Prompt:
Set down the data below exactly; pictures stay out.

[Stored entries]
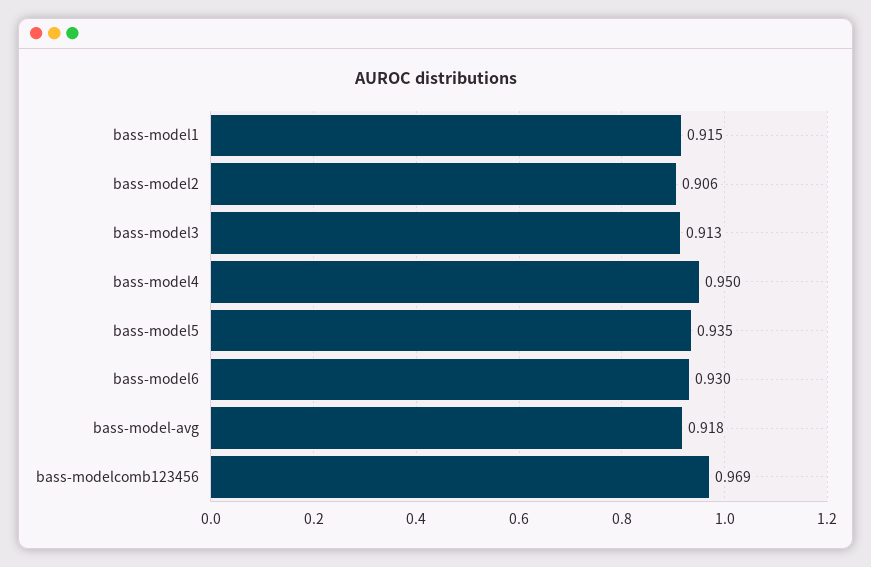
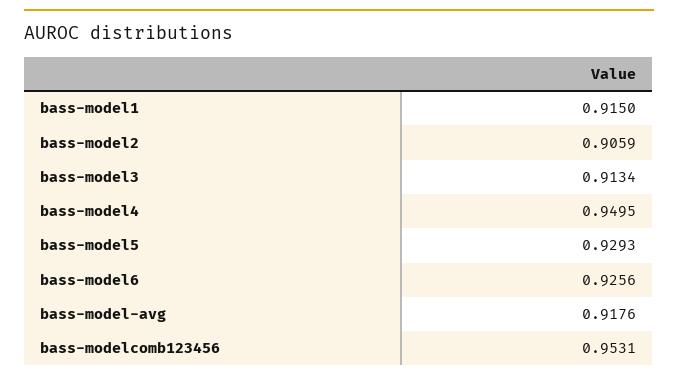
  {
    "bass-model1": 0.915,
    "bass-model2": 0.9059,
    "bass-model3": 0.9134,
    "bass-model4": 0.9495,
-   "bass-model5": 0.935,
+   "bass-model5": 0.9293,
-   "bass-model6": 0.93,
+   "bass-model6": 0.9256,
    "bass-model-avg": 0.9176,
-   "bass-modelcomb123456": 0.969
+   "bass-modelcomb123456": 0.9531
  }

Response area:
  {
    "bass-model1": 0.915,
    "bass-model2": 0.9059,
    "bass-model3": 0.9134,
    "bass-model4": 0.9495,
-   "bass-model5": 0.935,
+   "bass-model5": 0.9293,
-   "bass-model6": 0.93,
+   "bass-model6": 0.9256,
    "bass-model-avg": 0.9176,
-   "bass-modelcomb123456": 0.969
+   "bass-modelcomb123456": 0.9531
  }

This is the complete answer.